** Aim of the exercise **
Would you write out the entries that follow word for word, omitting any images?

** Material to process **
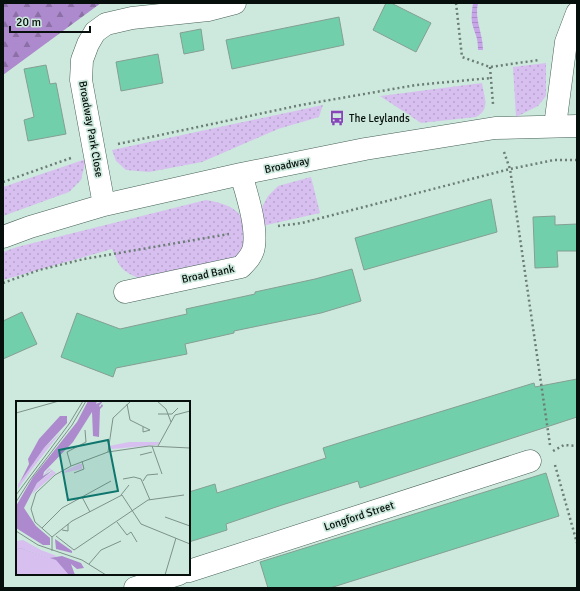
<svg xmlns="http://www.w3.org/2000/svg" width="580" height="591" viewBox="0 0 580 591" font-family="Signika,sans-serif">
<defs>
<pattern id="grass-dots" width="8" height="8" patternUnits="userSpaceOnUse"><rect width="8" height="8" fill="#d7c0ef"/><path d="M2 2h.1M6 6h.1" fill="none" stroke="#b7a4cc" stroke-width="1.8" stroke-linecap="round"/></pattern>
<pattern id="forest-firs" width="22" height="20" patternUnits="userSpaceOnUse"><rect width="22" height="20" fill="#ad8acd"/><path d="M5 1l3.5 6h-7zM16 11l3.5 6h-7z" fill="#8b6fa5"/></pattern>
<pattern id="water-rules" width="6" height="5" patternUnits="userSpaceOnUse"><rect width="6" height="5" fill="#c8a4e9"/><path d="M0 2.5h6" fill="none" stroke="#aa8cc6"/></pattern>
</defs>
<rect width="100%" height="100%" fill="#cde9dd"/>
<!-- grass -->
<path fill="url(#grass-dots)" d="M546,63V96L538,106L516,117L513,67Z
M482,83C484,97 491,109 476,117L421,123L380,96Z
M323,105L319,117L278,129L202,162L149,172L126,170L116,161L112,150Z
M86,159L81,180L69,192L3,216V187Z
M311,177L320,213L262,226L260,216L263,205L268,196L278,186Z
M206,200C217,202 227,204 236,211C246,218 247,244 241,254C239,258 233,261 229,264L138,278C119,269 120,267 112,249L3,280V252L17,247Z"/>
<!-- forest -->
<path fill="url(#forest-firs)" d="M3,3H101L3,75Z"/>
<!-- water -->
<path fill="url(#water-rules)" d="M473,3H478C474,19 483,33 483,50H478C478,36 475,35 472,23C471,17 472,10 473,3Z"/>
<!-- building -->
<path fill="#72cfac" stroke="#849f93" d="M386,3H391L431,23L416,52L373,30Z
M339,17L344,45L232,69L226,40Z
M201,29L204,50L184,54L180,33Z
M158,54L163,83L121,91L116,62Z
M46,65L50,84L56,83L66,134L28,141L24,120L34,117L24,69Z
M491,199L497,232L364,270L355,238Z
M555,216V225L577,224V251H557L558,267L535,268L533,217Z
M352,269L361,301L321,313L234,331V333L185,344L187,354L116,368L113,377L61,357L77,313L120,329L187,314L186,309L255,294V292L315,279Z
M22,312L37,344L3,359V321Z
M577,379V417L360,488L358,481L282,505L226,524L227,530L189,542V492L215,484L217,493L326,458L323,448L345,441L534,383L535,387Z
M546,473L559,516L330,588H268L260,562Z"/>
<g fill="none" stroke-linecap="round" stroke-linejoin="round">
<!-- minor casing -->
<g stroke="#476056" stroke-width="23">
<path id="minor" d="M555,126L566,42L577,13
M104,205L81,80L82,60L88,44L95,32L106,24L132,18L208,10L235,3
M3,237L30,227L104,205L241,174L365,149L495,128L577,126
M125,292L241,267C247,261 253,255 254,246C257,225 247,195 241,174
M189,571L530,461
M135,588L179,574"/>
</g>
<!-- path -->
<path stroke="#6b7d75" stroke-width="2.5" stroke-dasharray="2 3" stroke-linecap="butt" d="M456,3L462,57L490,67L539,60
M490,67L493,104
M118,144L301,105L416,85L491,78
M504,152L510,169L550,445
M3,182L71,158
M278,226L302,223L510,169L554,160H577
M3,283L39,270L84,259L229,234
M553,451L564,445L577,446
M555,465L577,543"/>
<!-- minor -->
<use href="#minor" stroke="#fff" stroke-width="22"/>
</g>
<!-- icons -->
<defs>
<g id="bus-bare" transform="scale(1.2)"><path d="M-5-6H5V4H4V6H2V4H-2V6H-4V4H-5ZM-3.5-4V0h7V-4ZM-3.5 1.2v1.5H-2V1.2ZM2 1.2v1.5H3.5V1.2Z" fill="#8845ba" stroke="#cde9dd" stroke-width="2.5" paint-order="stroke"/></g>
</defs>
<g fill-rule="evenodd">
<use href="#bus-bare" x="337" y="118"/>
</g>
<g text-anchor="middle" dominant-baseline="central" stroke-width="3.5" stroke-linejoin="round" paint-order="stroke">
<!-- poi labels -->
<g font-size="11" fill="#060f0b" stroke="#cde9dd" text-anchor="start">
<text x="349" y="118">The Leylands</text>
</g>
<!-- street labels -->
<g font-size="11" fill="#060f0b" stroke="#cde9dd">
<text transform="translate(91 129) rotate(80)">Broadway Park Close</text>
<text transform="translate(287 165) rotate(-12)">Broadway</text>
<text transform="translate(208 274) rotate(-12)">Broad Bank</text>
<text transform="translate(359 516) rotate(-18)">Longford Street</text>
</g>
</g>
<!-- overview -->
<g transform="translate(16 401)">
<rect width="174" height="174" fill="#cde9dd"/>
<path d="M45,31L16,68L2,88V83L28,47ZM113,41H144L141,44L96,48L93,45ZM63,63H66V68L43,73ZM33,67L40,72L16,93L21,82L36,71L34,69L27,75ZM7,139L25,149L41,155L34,157L8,148L0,149V140Z" fill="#d7c0ef"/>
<path d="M72,0H81L80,3L87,0L83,5L84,6L86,3L87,5L84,8L83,36L77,35L76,11L57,41L28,71L27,75L37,69L21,82L8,107L20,125L34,137V144H27L0,127V105L17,76L61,21ZM44,15H51V22L28,47L4,81L13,63L12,58L23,38ZM39,138L56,150V152L40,148ZM4,147L33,157L46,155L65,162L68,167L61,168L55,163L59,174H0V149Z" fill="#ad8acd"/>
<path d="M4,147L40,159L53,174H0V149Z" fill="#d7c0ef"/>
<path fill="none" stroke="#7d9289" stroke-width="1" d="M141,0L150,8L155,21M111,3L114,19L134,29L127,31V26M0,12L43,0M142,13H156L162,7M136,45L146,73M142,45L159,14L174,10M92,51L97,17L115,0M124,54L136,51M55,65L51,51L70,41L69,29M58,72L68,68L66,60M107,78L118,76L125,78L134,99M127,80L131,74L142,73M0,94L53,23L67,0M105,94L113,84M66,96L74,111M0,101L14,79L56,24L70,0M149,116L174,125M101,121L111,134L115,131L121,141M26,127L46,107L95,80M46,129L52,130V123M0,130L22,144L66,159L90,174M40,135L58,149L132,99L168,94M36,136L56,120L106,94L125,123L174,143M36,150V136L19,121L15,108L20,92L39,74L55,65L92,51L133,45L174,47M73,163L85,149L105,140M149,174L160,137"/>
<path fill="#0f766e" fill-opacity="0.15" stroke="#0f766e" stroke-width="2" d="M92,39L102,90L52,99L43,49Z"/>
<rect width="174" height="174" fill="none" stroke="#060f0b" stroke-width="2"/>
</g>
<!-- border -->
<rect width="580" height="591" fill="none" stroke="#060f0b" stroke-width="8"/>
<!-- scale -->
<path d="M10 26v6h80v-6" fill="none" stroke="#060f0b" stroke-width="2"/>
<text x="16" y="26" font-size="12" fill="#060f0b" stroke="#cde9dd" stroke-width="3" paint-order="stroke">20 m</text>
</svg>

** Task output **
<svg xmlns="http://www.w3.org/2000/svg" width="580" height="591" viewBox="0 0 580 591" font-family="Signika,sans-serif">
<defs>
<pattern id="grass-dots" width="8" height="8" patternUnits="userSpaceOnUse"><rect width="8" height="8" fill="#d7c0ef"/><path d="M2 2h.1M6 6h.1" fill="none" stroke="#b7a4cc" stroke-width="1.8" stroke-linecap="round"/></pattern>
<pattern id="forest-firs" width="22" height="20" patternUnits="userSpaceOnUse"><rect width="22" height="20" fill="#ad8acd"/><path d="M5 1l3.5 6h-7zM16 11l3.5 6h-7z" fill="#8b6fa5"/></pattern>
<pattern id="water-rules" width="6" height="5" patternUnits="userSpaceOnUse"><rect width="6" height="5" fill="#c8a4e9"/><path d="M0 2.5h6" fill="none" stroke="#aa8cc6"/></pattern>
</defs>
<rect width="100%" height="100%" fill="#cde9dd"/>
<!-- grass -->
<path fill="url(#grass-dots)" d="M546,63V96L538,106L516,117L513,67Z
M482,83C484,97 491,109 476,117L421,123L380,96Z
M323,105L319,117L278,129L202,162L149,172L126,170L116,161L112,150Z
M86,159L81,180L69,192L3,216V187Z
M311,177L320,213L262,226L260,216L263,205L268,196L278,186Z
M206,200C217,202 227,204 236,211C246,218 247,244 241,254C239,258 233,261 229,264L138,278C119,269 120,267 112,249L3,280V252L17,247Z"/>
<!-- forest -->
<path fill="url(#forest-firs)" d="M3,3H101L3,75Z"/>
<!-- water -->
<path fill="url(#water-rules)" d="M473,3H478C474,19 483,33 483,50H478C478,36 475,35 472,23C471,17 472,10 473,3Z"/>
<!-- building -->
<path fill="#72cfac" stroke="#849f93" d="M386,3H391L431,23L416,52L373,30Z
M339,17L344,45L232,69L226,40Z
M201,29L204,50L184,54L180,33Z
M158,54L163,83L121,91L116,62Z
M46,65L50,84L56,83L66,134L28,141L24,120L34,117L24,69Z
M491,199L497,232L364,270L355,238Z
M555,216V225L577,224V251H557L558,267L535,268L533,217Z
M352,269L361,301L321,313L234,331V333L185,344L187,354L116,368L113,377L61,357L77,313L120,329L187,314L186,309L255,294V292L315,279Z
M22,312L37,344L3,359V321Z
M577,379V417L360,488L358,481L282,505L226,524L227,530L189,542V492L215,484L217,493L326,458L323,448L345,441L534,383L535,387Z
M546,473L559,516L330,588H268L260,562Z"/>
<g fill="none" stroke-linecap="round" stroke-linejoin="round">
<!-- minor casing -->
<g stroke="#476056" stroke-width="23">
<path id="minor" d="M555,126L566,42L577,13
M104,205L81,80L82,60L88,44L95,32L106,24L132,18L208,10L235,3
M3,237L30,227L104,205L241,174L365,149L495,128L577,126
M125,292L241,267C247,261 253,255 254,246C257,225 247,195 241,174
M189,571L530,461
M135,588L179,574"/>
</g>
<!-- path -->
<path stroke="#6b7d75" stroke-width="2.5" stroke-dasharray="2 3" stroke-linecap="butt" d="M456,3L462,57L490,67L539,60
M490,67L493,104
M118,144L301,105L416,85L491,78
M504,152L510,169L550,445
M3,182L71,158
M278,226L302,223L510,169L554,160H577
M3,283L39,270L84,259L229,234
M553,451L564,445L577,446
M555,465L577,543"/>
<!-- minor -->
<use href="#minor" stroke="#fff" stroke-width="22"/>
</g>
<!-- icons -->
<defs>
<g id="bus-bare" transform="scale(1.2)"><path d="M-5-6H5V4H4V6H2V4H-2V6H-4V4H-5ZM-3.5-4V0h7V-4ZM-3.5 1.2v1.5H-2V1.2ZM2 1.2v1.5H3.5V1.2Z" fill="#8845ba" stroke="#cde9dd" stroke-width="2.5" paint-order="stroke"/></g>
</defs>
<g fill-rule="evenodd">
<use href="#bus-bare" x="337" y="118"/>
</g>
<g text-anchor="middle" dominant-baseline="central" stroke-width="3.5" stroke-linejoin="round" paint-order="stroke">
<!-- poi labels -->
<g font-size="11" fill="#060f0b" stroke="#cde9dd" text-anchor="start">
<text x="349" y="118">The Leylands</text>
</g>
<!-- street labels -->
<g font-size="11" fill="#060f0b" stroke="#cde9dd">
<text transform="translate(91 129) rotate(80)">Broadway Park Close</text>
<text transform="translate(287 165) rotate(-12)">Broadway</text>
<text transform="translate(208 274) rotate(-12)">Broad Bank</text>
<text transform="translate(359 516) rotate(-18)">Longford Street</text>
</g>
</g>
<!-- overview -->
<g transform="translate(16 401)">
<rect width="174" height="174" fill="#cde9dd"/>
<path d="M45,31L16,68L2,88V83L28,47ZM113,41H144L141,44L96,48L93,45ZM63,63H66V68L43,73ZM33,67L40,72L16,93L21,82L36,71L34,69L27,75ZM7,139L25,149L41,155L34,157L8,148L0,149V140Z" fill="#d7c0ef"/>
<path d="M72,0H81L80,3L87,0L83,5L84,6L86,3L87,5L84,8L83,36L77,35L76,11L57,41L28,71L27,75L37,69L21,82L8,107L20,125L34,137V144H27L0,127V105L17,76L61,21ZM44,15H51V22L28,47L4,81L13,63L12,58L23,38ZM39,138L56,150V152L40,148ZM4,147L33,157L46,155L65,162L68,167L61,168L55,163L59,174H0V149Z" fill="#ad8acd"/>
<path d="M4,147L40,159L53,174H0V149Z" fill="#d7c0ef"/>
<path fill="none" stroke="#7d9289" stroke-width="1" d="M141,0L150,8L155,21M111,3L114,19L134,29L127,31V26M0,12L43,0M142,13H156L162,7M136,45L146,73M142,45L159,14L174,10M92,51L97,17L115,0M124,54L136,51M55,65L51,51L70,41L69,29M58,72L68,68L66,60M107,78L118,76L125,78L134,99M127,80L131,74L142,73M0,94L53,23L67,0M105,94L113,84M66,96L74,111M0,101L14,79L56,24L70,0M149,116L174,125M101,121L111,134L115,131L121,141M26,127L46,107L95,80M46,129L52,130V123M0,130L22,144L66,159L90,174M40,135L58,149L132,99L168,94M36,136L56,120L106,94L125,123L174,143M36,150V136L19,121L15,108L20,92L39,74L55,65L92,51L133,45L174,47M73,163L85,149L105,140M149,174L160,137"/>
<path fill="#0f766e" fill-opacity="0.15" stroke="#0f766e" stroke-width="2" d="M92,39L102,90L52,99L43,49Z"/>
<rect width="174" height="174" fill="none" stroke="#060f0b" stroke-width="2"/>
</g>
<!-- border -->
<rect width="580" height="591" fill="none" stroke="#060f0b" stroke-width="8"/>
<!-- scale -->
<path d="M10 26v6h80v-6" fill="none" stroke="#060f0b" stroke-width="2"/>
<text x="16" y="26" font-size="12" fill="#060f0b" stroke="#cde9dd" stroke-width="3" paint-order="stroke">20 m</text>
</svg>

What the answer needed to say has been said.